I'm finally FINALLY done with our good Mr. Chaucer, but am not completely satisfied with my final product. I think that I may try to turn what I did here into the basis of an Honors project at Oberlin, but I'll have to talk to a few profs about it, see if i can get both approval and support. Nice to be finally god damn done though. So now onto my paper on Dylan, which I had thought was going to be the more intense of these two projects, but I gave more time to Chaucer than I was intending to and now my work on Dylan is going to have to suffer for it to keep me on schedule. Sacrifices, sacrifices. Hopefully by Sunday I will have Dylan and Sci-Fi out of the way, and i'l only be a day behind. Senate House opens up again tomorrow, and John and I expect to get there at 10:30 in the morning and work till 9:00 at night, with a lunchbreak. Hopefully I'll be able to step up my productivity once I'm there; it will be a better working environment, and the hours will be long. I've been finding it almost impossible to get anything done once I get home. I can have the best of intentions but there's always some other way I end up using my time; it's become so psychologically defeating that I've given it up altogether and just decided to work when it's worktime and relax when it's not. The long library hours give us a good amount of worktime though, so I think I'll be in good shape.
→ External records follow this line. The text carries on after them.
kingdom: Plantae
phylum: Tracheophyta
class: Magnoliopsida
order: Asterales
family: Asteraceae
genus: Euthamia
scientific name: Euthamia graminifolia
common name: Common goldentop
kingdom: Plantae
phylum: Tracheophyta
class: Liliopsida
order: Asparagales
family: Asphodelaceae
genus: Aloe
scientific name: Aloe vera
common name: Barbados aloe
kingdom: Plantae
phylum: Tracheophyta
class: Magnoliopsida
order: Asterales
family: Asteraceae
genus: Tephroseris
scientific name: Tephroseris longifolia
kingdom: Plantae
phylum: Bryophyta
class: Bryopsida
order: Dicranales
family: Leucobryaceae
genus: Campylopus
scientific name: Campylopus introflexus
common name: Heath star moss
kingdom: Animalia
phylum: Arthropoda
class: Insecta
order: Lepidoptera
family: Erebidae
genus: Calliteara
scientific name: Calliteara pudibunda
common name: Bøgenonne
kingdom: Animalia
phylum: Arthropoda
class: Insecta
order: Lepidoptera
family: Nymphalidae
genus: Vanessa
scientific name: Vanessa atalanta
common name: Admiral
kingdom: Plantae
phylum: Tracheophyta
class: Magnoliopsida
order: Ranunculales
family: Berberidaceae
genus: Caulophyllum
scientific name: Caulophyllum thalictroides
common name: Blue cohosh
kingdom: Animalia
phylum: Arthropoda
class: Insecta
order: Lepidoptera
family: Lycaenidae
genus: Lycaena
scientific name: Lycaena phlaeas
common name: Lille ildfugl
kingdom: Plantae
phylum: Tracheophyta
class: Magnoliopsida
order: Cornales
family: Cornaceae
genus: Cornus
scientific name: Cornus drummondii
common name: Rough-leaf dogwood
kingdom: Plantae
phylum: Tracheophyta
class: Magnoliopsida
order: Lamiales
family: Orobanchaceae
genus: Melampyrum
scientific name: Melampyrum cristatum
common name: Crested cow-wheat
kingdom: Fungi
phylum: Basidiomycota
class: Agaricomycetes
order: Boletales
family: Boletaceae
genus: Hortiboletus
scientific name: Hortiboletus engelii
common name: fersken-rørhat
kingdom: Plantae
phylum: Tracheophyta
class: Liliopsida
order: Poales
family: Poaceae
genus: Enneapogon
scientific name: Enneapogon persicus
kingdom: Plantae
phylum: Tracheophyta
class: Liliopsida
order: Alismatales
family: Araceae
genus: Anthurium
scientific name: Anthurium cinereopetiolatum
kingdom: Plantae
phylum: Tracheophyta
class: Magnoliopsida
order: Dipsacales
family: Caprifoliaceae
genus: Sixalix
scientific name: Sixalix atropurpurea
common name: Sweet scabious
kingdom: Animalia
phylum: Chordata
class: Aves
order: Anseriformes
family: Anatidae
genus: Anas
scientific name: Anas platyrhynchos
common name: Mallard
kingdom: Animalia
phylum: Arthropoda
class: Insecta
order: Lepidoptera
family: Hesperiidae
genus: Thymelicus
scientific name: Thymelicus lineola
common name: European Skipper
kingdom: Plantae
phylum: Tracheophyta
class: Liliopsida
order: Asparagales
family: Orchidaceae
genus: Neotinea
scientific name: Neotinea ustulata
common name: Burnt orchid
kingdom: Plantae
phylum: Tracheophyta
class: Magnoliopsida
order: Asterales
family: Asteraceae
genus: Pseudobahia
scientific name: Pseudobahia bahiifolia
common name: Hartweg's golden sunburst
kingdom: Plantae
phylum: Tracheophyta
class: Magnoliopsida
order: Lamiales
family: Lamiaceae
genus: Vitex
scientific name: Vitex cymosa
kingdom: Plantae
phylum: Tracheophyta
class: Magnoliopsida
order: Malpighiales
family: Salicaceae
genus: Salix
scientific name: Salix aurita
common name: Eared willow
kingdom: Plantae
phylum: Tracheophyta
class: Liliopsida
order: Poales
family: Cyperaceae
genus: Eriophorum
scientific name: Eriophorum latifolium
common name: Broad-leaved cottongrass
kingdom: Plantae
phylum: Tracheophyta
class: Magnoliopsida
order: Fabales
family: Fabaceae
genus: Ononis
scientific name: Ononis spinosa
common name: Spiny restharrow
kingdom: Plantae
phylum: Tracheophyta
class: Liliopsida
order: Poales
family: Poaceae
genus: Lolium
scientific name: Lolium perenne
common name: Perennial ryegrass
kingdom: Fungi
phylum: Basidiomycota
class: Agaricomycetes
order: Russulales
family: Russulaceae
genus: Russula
Getting that work done is HARD though. Even when I can stay good and focused, it's really god damn hard to produce good and thorough writing. I can't imagine how in god's name we do it back at Oberlin. Here I will apply myself for a full day's worth of worktime, and get out enough material that I can look at it the next day and see where it doesn't make sense, and correct or edit it. But this takes TIME! And I'm only working on ONE paper! At Oberlin I'll have seven hours of classes and meals and extracurriculars in a day, and I'm still supposed to be reading five hundred pages a week and writing a paper for every hundred of them. Our work, I am beginning to think, must really rather suck. Why do they want us to turn in work that sucks? It's beyond me.
Johnny Toz sent me a brilliant NYTimes article by Michael Chabon, who, if you have not heard of him, I will introduce to you as the most sensetive and gifted American writer since John Steinbeck (Steinbeck who if you don't like him, it's because you were forced to read Of Mice and Men when you were in High School and never read East of Eden, which you should not let wild horses stop you from reading, immediately). It's a wonderful article, please do yourself the favor of reading it.
Apparently it's not 4000 miles to Oberlin, but 3776 (or 3281 nautical miles), according to this "How Far Is It?" site. The confusing thing is that it gives both headings as "north" - is the direction that it's following over the North Pole?
Churchill says: "The empires of the future are the empires of the mind."